Lonely Room is the crux of I’m Thinking About Ending Things, because it reveals the desperation for human love and connection driving Jake’s solipsistic dreams. At bottom, what he really wants is the give-and-take of an embrace, “soft arms” that will receive his own. The tragedy of Jake is that you believe he may have been capable of loving and experiencing love, had he only been able to get out of his own way and out of his own head.
In contrast, Bye Bye Love reveals the driving force behind Gideon/Fosse’s fantasies – and indeed, his life – as the desperation to be exceptional, a Legend, a Star. The tragedy of Gideon/Fosse is that he is incapable of loving and experiencing love in the real sense. The closest Scheider-as-Gideon comes to it is via his relationship with his daughter. Otherwise, he accepts applause and awards as love’s substitute; in fact, he’s in thrall to and addicted to the external validation of an audience, every bit as much as to his Dexedrine.
Fosse understood this about himself. It’s why he has the character Davis Newman (Cliff Gorman) tell Gideon:
I’ve got insight into you, Gideon. You know what’s underneath? The dreadful fear that you’re ordinary, not special.
More importantly, Fosse understood this about us. He knew the dreadful fear of being “ordinary, not special” infected just about everyone in the age of mass media. It’s the reason he chose the artistic projects he did. Cabaret, the story of a seedy Berlin nightclub singer with pretensions to “specialness” and stardom (or at least that was the intended story. In my opinion, Liza Minelli was far too talented a Sally Bowles). Star 80, the story of a psychopath who exploits a young woman’s beauty in a shameless bid to achieve celebrity. (Notably, Fosse described Paul Snider, the sleazy killer of Star 80, as himself “if he hadn’t been successful.”) Chicago, the story of two murderesses more than willing to exploit their crimes for publicity and top billing on the marquee.
Fosse understood the urge to be seen and stand apart from the crowd makes us all too susceptible to using others as mere “stepping stones” to gaining self-distinction. He knew this urge turned even non-performers into performing seals, transforming modern life into — in the words of Chicago’s Billy Flynn — “a circus kid, a three ring circus. These trials, the whole world, it's all show biz.”

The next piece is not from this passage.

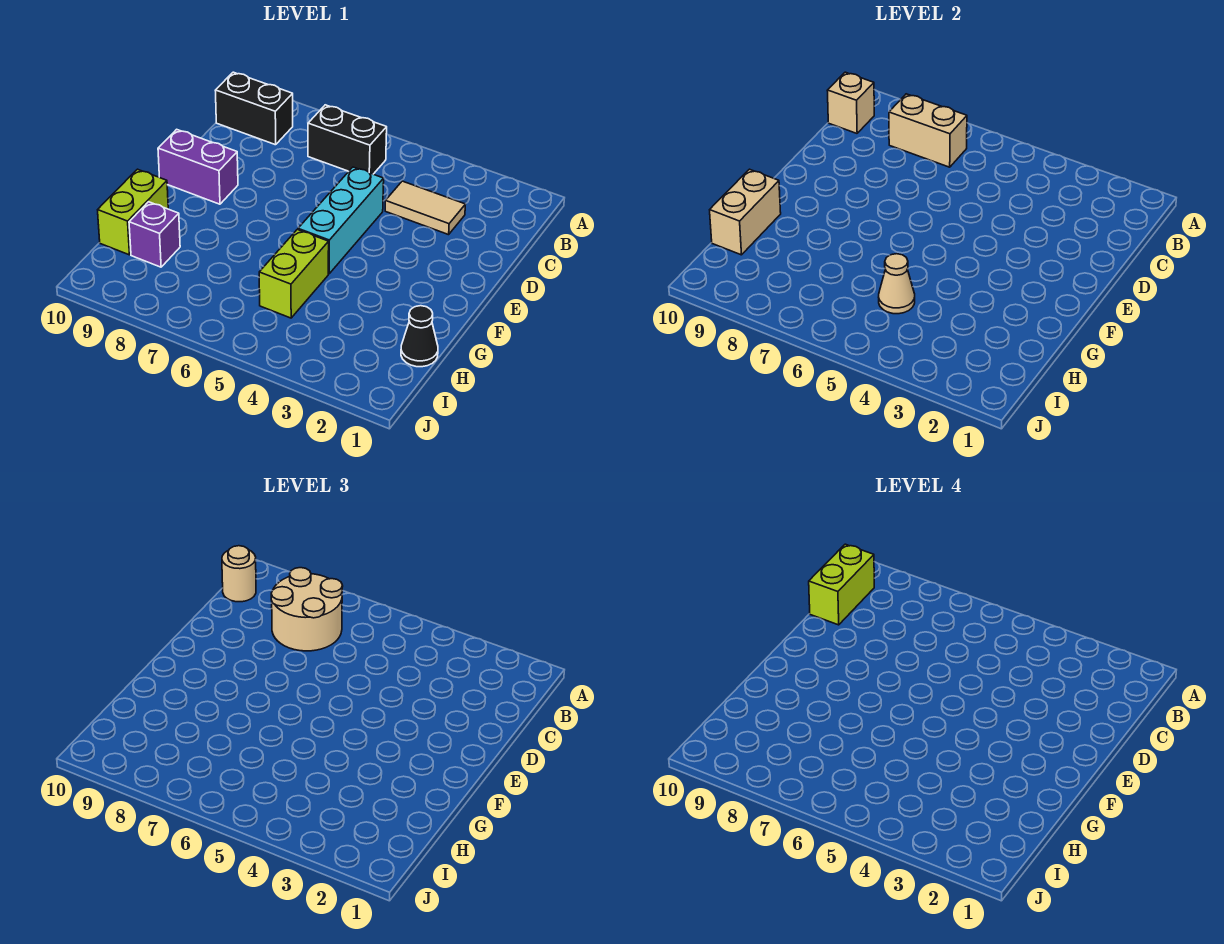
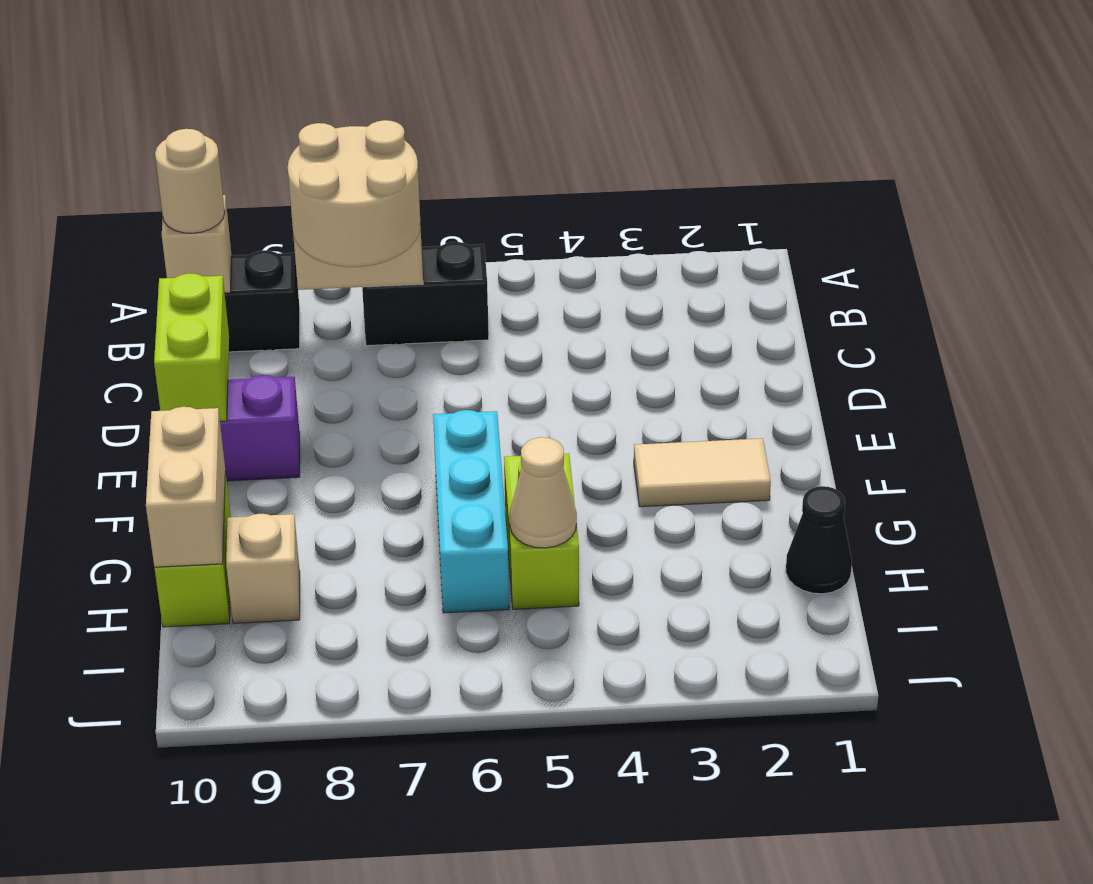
lime 1x2 brick [809,544,874,625] -> lime 1x2 brick moved to [154,273,229,422]
tan 1x2 tile [385,181,465,235] -> tan 1x2 tile moved to [634,438,771,507]
cyan 1x3 brick [298,167,384,274] -> cyan 1x3 brick moved to [433,410,509,613]
purple 1x1 brick [129,202,180,267] -> tan 1x1 brick [226,514,300,623]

And in that sense, Bob Fosse forecast the internet age. The women selling themselves on Only Fans; the endless crop of TikTok or YouTube “influencers”; the engagement farmers on X and Instagram — every one of them doing their own frantic tap-dance for views and likes.
I can sneer at their desperation, but on a much tinier scale, am I so different? Isn’t every one of my posts inescapably a bid to call attention to myself, to establish a “presence”? When I comment or Restack, am I not also inescapably using another person’s work as fodder for the algorithm, as a “stepping stone” for my own visibility? Has social media made narcissists, promoters and users of us all? Are we nothing more than the dancers in the cattle call that opens All That Jazz, all of us vying to make it to the front of the stage to be seen?
I really hate to think that’s the case. But Fosse and my gut tells me: Kid, it’s all show biz.
I certainly hope you’re wrong about the inescapable show business of all this, for your sake and ours. (I can’t ever rule it out myself.)